Вуйтик неуверенно посмотрел на милиционеров, как будто его что-то беспокоило. Заметив это, Мартинковский спросил:
– Что-то еще, пан Вуйтик? Что-то вспомнили?
– Я насчет вознаграждения.
– Какого вознаграждения? – удивился майор.
– В Лазаре люди болтали, что тот, кто поможет следствию, получит вознаграждение.
Вскоре в кабинете появился вызванный Мартинковским дежурный и вывел довольного Вуйтика, которого заверили, что он первый в очереди на получение вознаграждения.
– Что ты об этом думаешь? – спросил сержанта Фред.
– Если оба вошли в туалет, а этот проводник вошел первым, значит он доверял второму.
– Вот именно, они знали друг друга. Наверное, они вместе вошли в туалет, чтобы о чем-то поговорить.

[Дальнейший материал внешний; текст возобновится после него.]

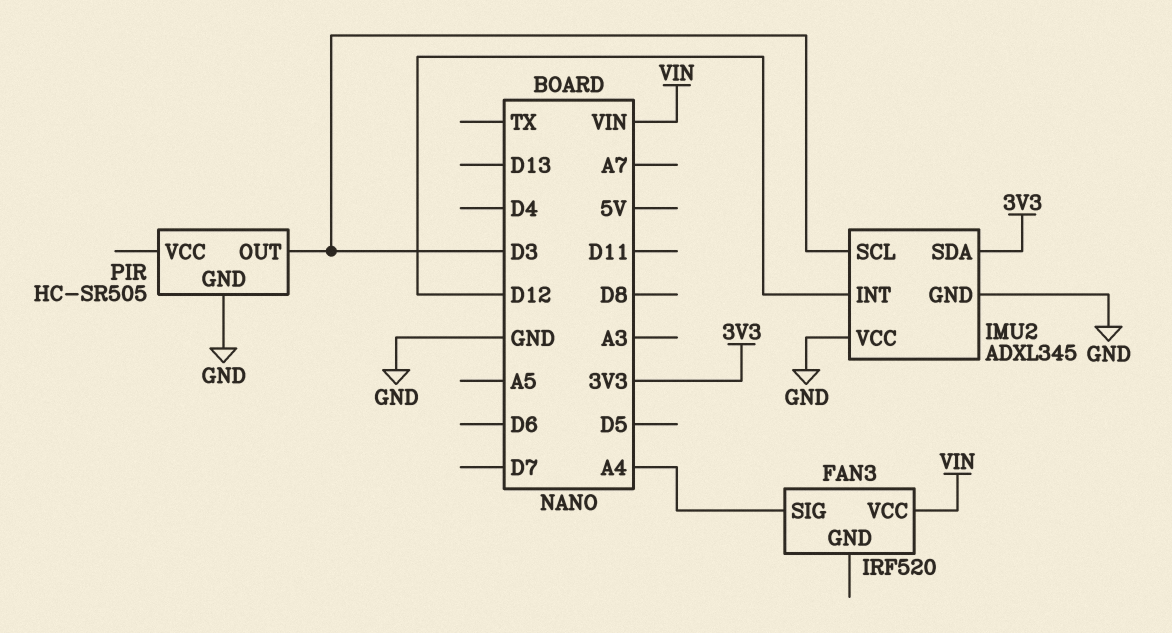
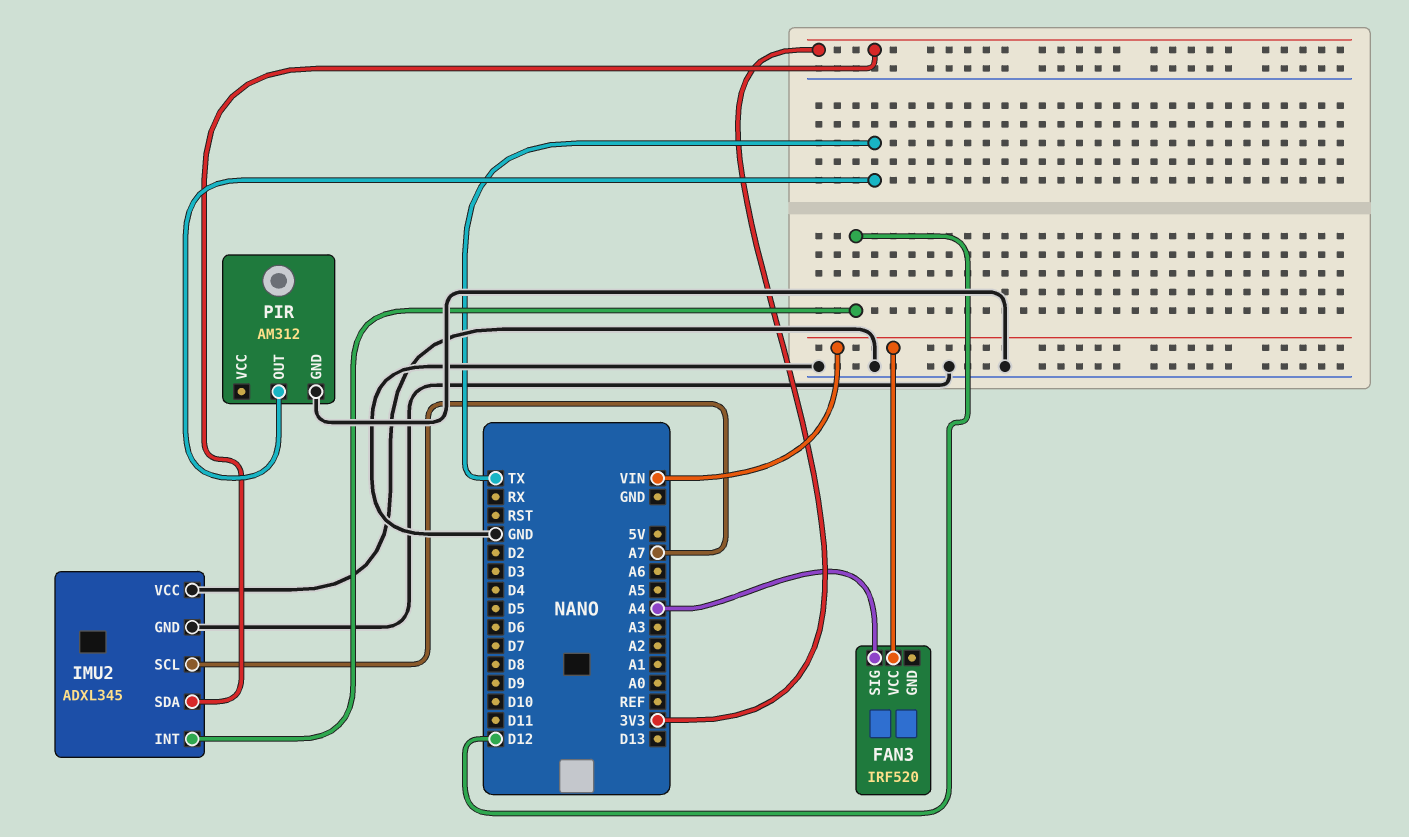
IMU2 pin SCL: D3 -> A7
PIR: HC-SR505 -> AM312
PIR pin OUT: D3 -> TX

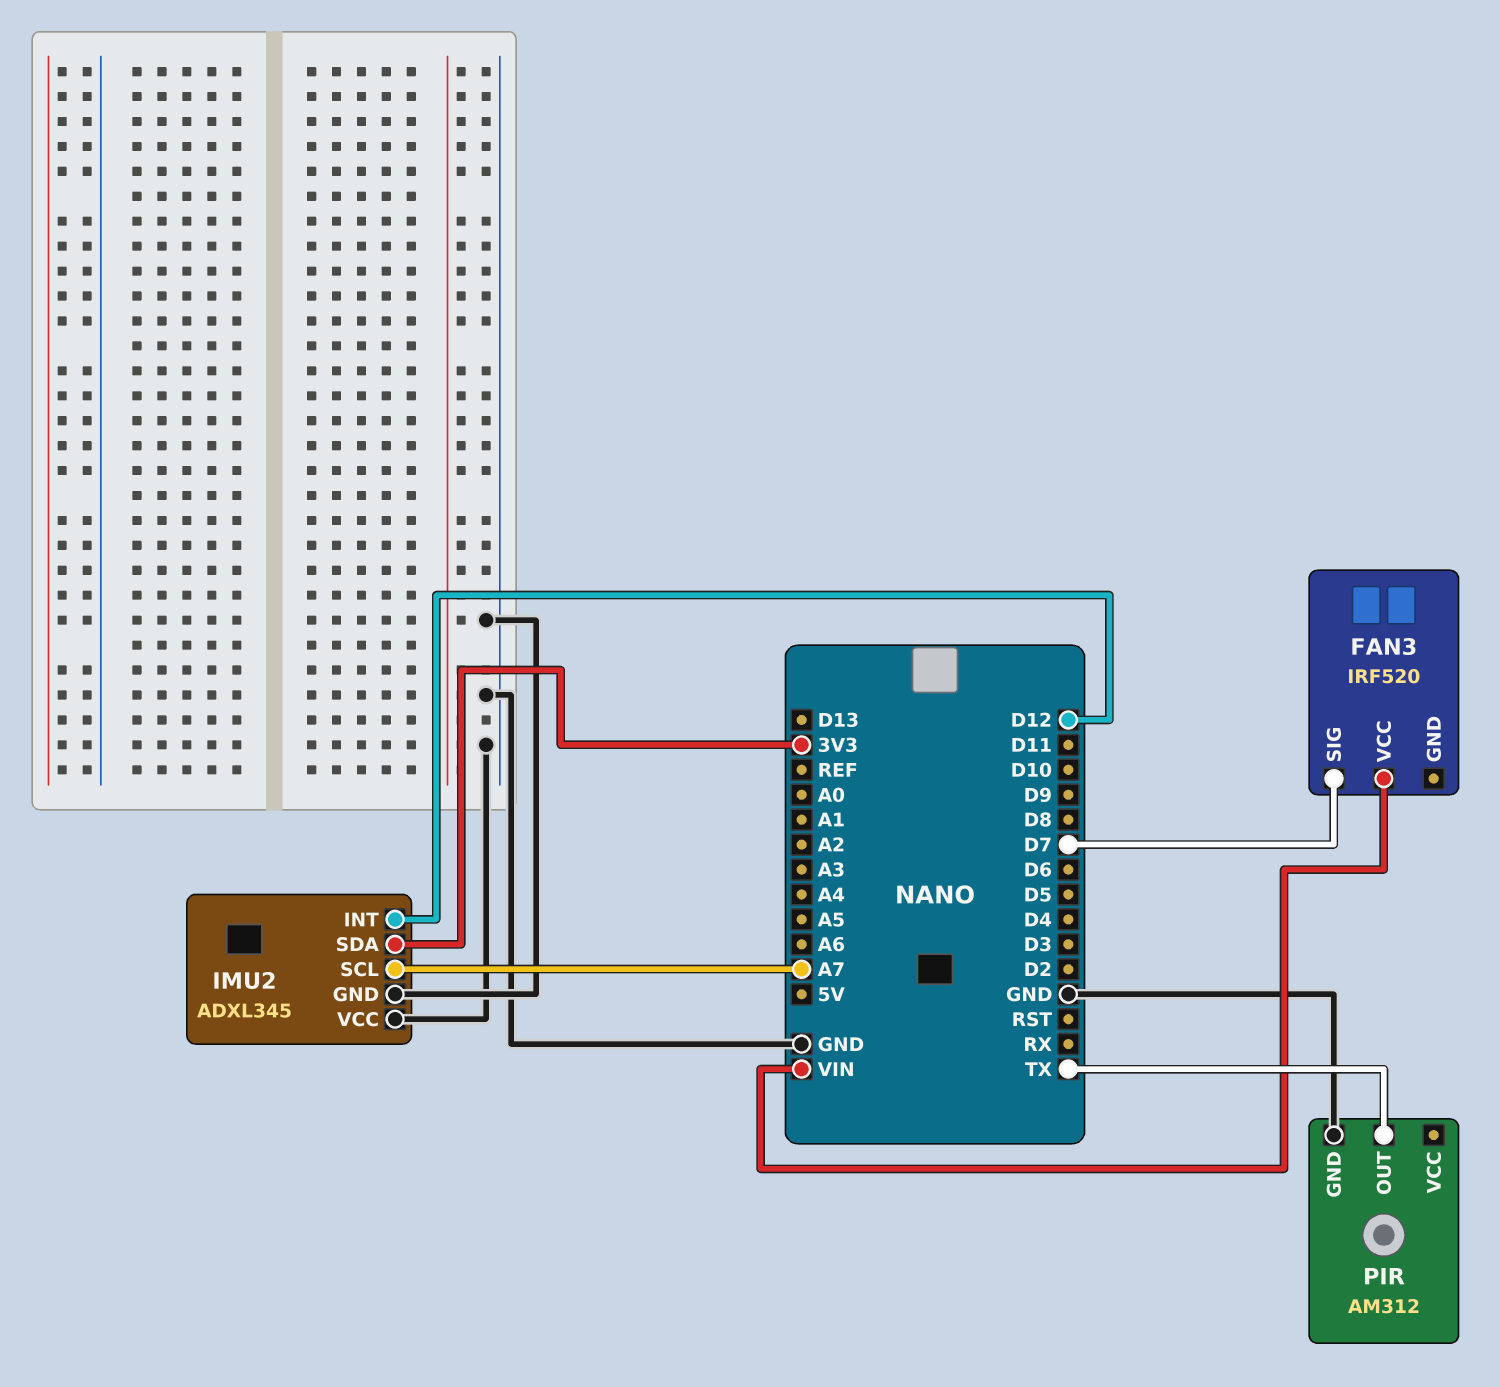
FAN3 pin SIG: A4 -> D7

Может, должны были что-то передать, какой-то левый товар, и должны были сделать это так, чтобы никто не видел. В любом случае, они оказались внутри вдвоем, а вышел только один.
– Кое-что мне кажется странным, – анализировал ситуацию Коваль. – Как это возможно, чтобы толстый связал проводника, отрезал ему руку, и никто этого не услышал?
– Он легко мог связать мелкого, достаточно было его оглушить. В этом поезде большинство пассажиров, напившись, спят, что подтвердил Вуйтик. В поезде шумно, особенно на стрелках или на мосту. Можешь кричать, сколько угодно, никто не услышит…
– Это точно, в наших поездах еще никто не подумал о том, чтобы было тише. Могу поспорить, что через пятьдесят лет у нас будут ездить те же вагоны, только еще в худшем состоянии, и всем будет казаться, что это нормально. Люди привыкли.